Ah, sweet(ish) surrender…there’s simply no defense against “Mamma Mia! Here We Go Again,” with its bright colors, brighter smiles, exuberant music, merry villagers and moist radiance. Yes, the glee is industrial-strength, and the ABBA-fueled production numbers are so far over the top that the film is at once topless and chaste. Yet there’s a wellspring of genuine feeling in this time-hopping sequel, framed as an origin story.
In the first film, which opened 10 years ago, Meryl Streep was the unquenchable Donna Sheridan, a former rocker and the owner of a hotel on an idyllic Greek island. Amanda Seyfried was her daughter, Sophie, about to be married and determined to find the identity of her father. Now the adult Donna is out of the picture—though not entirely, as the trailers reveal—and Ms. Seyfried’s Sophie, about to have a baby (and to reopen the hotel), wants to understand the beloved mother who brought her into the world.
Powered by that potent pretext, the story shuttles between Sophie’s present and a long-ago in which Donna, a free and buoyant spirit, is played by Lily James. Dominic Cooper is, once again, Sophie’s heartthrob, Sky. Christine Baranski and Julie Walters are back as Donna’s old friends and former Dynamos band mates, Tanya and Rosie. So are Pierce Brosnan, Colin Firth and Stellan Skarsgård as her old boyfriends, Sam, Harry and Bill, any one of whom might have fathered Sophie, and all of whom help Sophie evoke her mother’s past. (As for solving the paternity mystery once and for all, I’ll say only that in the course of the new film no DNA tests are administered.)

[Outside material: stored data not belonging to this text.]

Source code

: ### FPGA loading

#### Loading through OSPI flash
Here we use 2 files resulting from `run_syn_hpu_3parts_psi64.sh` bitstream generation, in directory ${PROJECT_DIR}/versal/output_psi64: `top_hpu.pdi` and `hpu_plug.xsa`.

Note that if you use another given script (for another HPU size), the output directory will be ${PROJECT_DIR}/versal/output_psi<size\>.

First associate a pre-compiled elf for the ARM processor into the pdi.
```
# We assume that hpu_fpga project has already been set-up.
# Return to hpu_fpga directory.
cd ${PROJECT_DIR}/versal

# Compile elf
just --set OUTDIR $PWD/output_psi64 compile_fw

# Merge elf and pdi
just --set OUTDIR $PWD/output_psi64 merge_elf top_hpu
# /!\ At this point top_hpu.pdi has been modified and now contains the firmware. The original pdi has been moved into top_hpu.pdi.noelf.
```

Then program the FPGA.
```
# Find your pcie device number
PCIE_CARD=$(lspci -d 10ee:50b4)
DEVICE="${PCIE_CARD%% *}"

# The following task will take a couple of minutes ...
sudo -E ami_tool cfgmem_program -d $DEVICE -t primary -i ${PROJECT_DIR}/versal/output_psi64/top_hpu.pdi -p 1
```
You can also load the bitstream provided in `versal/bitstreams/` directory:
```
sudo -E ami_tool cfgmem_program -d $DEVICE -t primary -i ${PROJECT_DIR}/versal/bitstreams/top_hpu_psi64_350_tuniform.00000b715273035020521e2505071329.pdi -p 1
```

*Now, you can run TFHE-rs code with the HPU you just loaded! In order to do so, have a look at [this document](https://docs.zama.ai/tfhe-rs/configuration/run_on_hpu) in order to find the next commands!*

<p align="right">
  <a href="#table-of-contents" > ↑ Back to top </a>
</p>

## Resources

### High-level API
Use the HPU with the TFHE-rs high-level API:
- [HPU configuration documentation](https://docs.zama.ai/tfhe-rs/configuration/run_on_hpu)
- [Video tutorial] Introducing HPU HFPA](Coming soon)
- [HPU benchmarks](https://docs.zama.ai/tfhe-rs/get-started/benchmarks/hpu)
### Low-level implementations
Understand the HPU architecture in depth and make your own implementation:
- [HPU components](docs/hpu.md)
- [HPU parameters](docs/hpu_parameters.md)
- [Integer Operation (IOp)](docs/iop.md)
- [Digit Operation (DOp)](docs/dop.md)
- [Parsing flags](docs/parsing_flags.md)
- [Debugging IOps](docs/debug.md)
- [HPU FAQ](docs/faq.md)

The “Here We Go Again” part of the title, which deftly invokes the ABBA song, might also have served as a confessional comment on Hollywood’s all-pervasive sequelitis, but there’s no sense of weariness here. The energy level is set from the start when Donna, chosen to give the valedictory address at her graduation from Oxford, bursts into bewitching dance and song in a rendition of “When I Kissed the Teacher,” accompanied by Tanya and Rosie, who are played as young women by Jessica Keenan Wynn and Alexa Davies. ( Jeremy Irvine, Hugh Skinner and Josh Dylan are dreamboat-charming as Donna’s boyfriends, the very same Sam, Harry and Bill.)
Ms. James, like Ms. Seyfried, sings in a modest and mostly endearing voice that’s closer to the style of “The Umbrellas of Cher bourg” than to the tradition of Broadway belters. She makes Donna a joy, if occasionally an overjoy; sometimes you wonder whether the movie’s young heroine will ever stop smiling. She does, though—beauty is no defense against pain—and you are hereby challenged to remain unmoved when the film juxtaposes the birth of Sophie’s child with Sophie being born to a flower child living alone on rocky soil in a faraway place.
In one of a string of romantic scenes, the moon floats so large above the Aegean that it seems to have continents instead of craters. “Mamma Mia! Here We Go Again” goes in for all sorts of magnification—outsize performances, sentiments, costumes and settings. (When Bill and Harry show up at the island for the hotel’s grand reopening, they arrive with a flotilla of boats that suggests some alt-world Dunkirk.) What’s notable about the broadness, though, is that it stays clear of grandiosity. That’s a tribute to the skill and confidence of the writer-director, Ol Parker. The original production was extremely likable, but far from expert. Nor was it considered fashionable—I took a lot of teasing for my positive review—while this new one may be welcomed for being so upbeat about life at a time when we need all the legal high spirits we can get.
I’ve waited until now to talk about an apparition that the film saves for almost-last: the arrival, on the storybook island, of Cher in the role of Ruby Sheridan, a hitherto unseen and conspicuously uninvited denizen of Las Vegas who is Donna’s mother and Sophie’s grandmother. If you stop to think about it, Cher is only three years older than Meryl Streep, so Ruby would have been unusually precocious in the child-bearing department. But no one will stop to think about it when Cher, clad goddess-like in white with platinum hair, descends from her helicopter to join a climactic party in progress. She speaks slowly, as if from another planet, and when she sings and dances to “Fernando” with Andy Garcia’s Fernando, who manages the hotel, fireworks fill the sky as they have not since Katharine Hepburn kissed Rossano Brazzi on a Venice balcony in “Summertime.” Restraint is for the faint of heart.